Government should promote introduction of basic banking – relevance, services, merits as a topic in secondary and higher secondary classes in all education institutions. Banks should design and organize aggressive education and promotion campaigns in unbanked parts of urban, semi – urban and rural areas to enhance financial literacy and awareness, as well as to remove the doubts and apprehensions that the masses have towards the banking sector. Besides, government should extend financial assistance to students from poor families for school, college and professional studies.
The micro-credit and the Self Help Group movements are in their infancy. We need to promote formation of these groups among minorities, SCs, STs and the women who are discriminated against by financial institutions.
Innovation in the form of business facilitators and correspondents will be needed for banks to increase their outreach for banks to ensure financial inclusion. Banks should involve the knowledgeable and well-informed local inhabitants in such activities. This will help the banks to consolidate and ensure, prompt and extensive response from populace. Banks should gather support from the NGOs, retired bank personals, academic institutions, to reach the desired numbers within a limited span of time. Once the erroneous belief is removed from the minds of the general public, they automatically will join the mainstream. The all round awareness and education simulation will drive them to open savings and current accounts. This will mark the start of basic banking in actual sense.
There has been a burst of entrepreneurship across the country, spanning rural, semi-urban and urban areas. This has to be nurtured and financed. It is only through growth of enterprises across all sizes that competition will be fostered. We should teach entrepreneurial skills to women from poor households who have good skills but manufacture things on daily wages for middleman and extend the line of credit and technical skills to such women.
Government sponsored publicity campaigns through all medias – radio, television, newspapers, village panchayat, movies, local stage shows etc. can play a vital role in Financial inclusion.

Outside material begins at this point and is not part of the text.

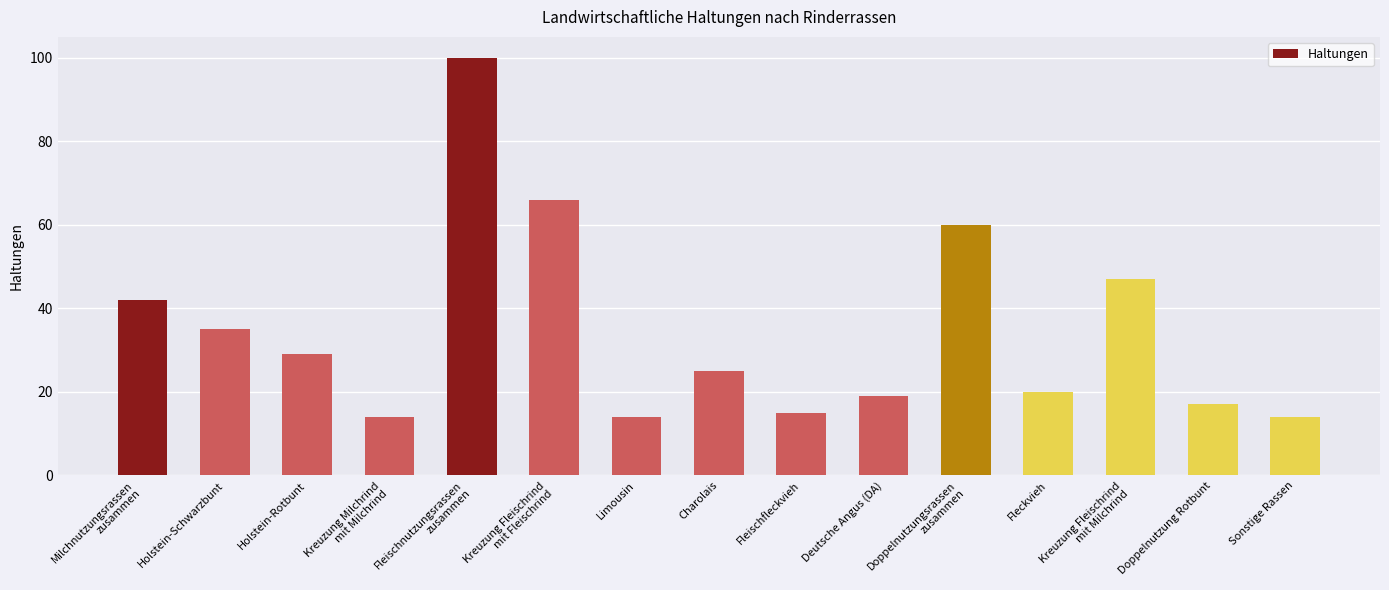

Is it true that the value at Deutsche Angus (DA) is 19?

True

The role of Smart Cards and Biometrics
Now we can see that we have to continue with our tireless endeavor to combat monsters like illiteracy, poverty, ignorance, cultural and psychological hurdles and simultaneously design innovative, lucrative and low cost banking products and services to lure public, to join the mainstream. Technology can be used to increase financial inclusion:
• Smart cards for opening bank accounts with biometric identification. For doing a transaction, the customer has to approach the Business Correspondent with his Bio Metric Smart Card. The Business Correspondent can confirm the identity of the customer with the help of the card and bio metrics and then initiate the transaction in the Hand Held Device. The Hand Held Device is capable of reading the Smart Card, scanning the finger prints and is also voice enabled in the local language
• Link to mobile or hand held connectivity devices ensure that the transactions are recorded in the bank’s books on real time basis
• Some State Governments are routing social security payments as also payments under the National Rural Employment Guarantee Scheme through such smart cards. The same delivery channel can be used to provide other financial services like low cost remittances and insurance.
• The use of IT also enables banks to handle the enormous increase in the volume of transactions for millions of households for processing, credit scoring, credit record and follow up.
With these, we can hope that financial inclusion will lead to financial development in our country which will help to accelerate economic growth.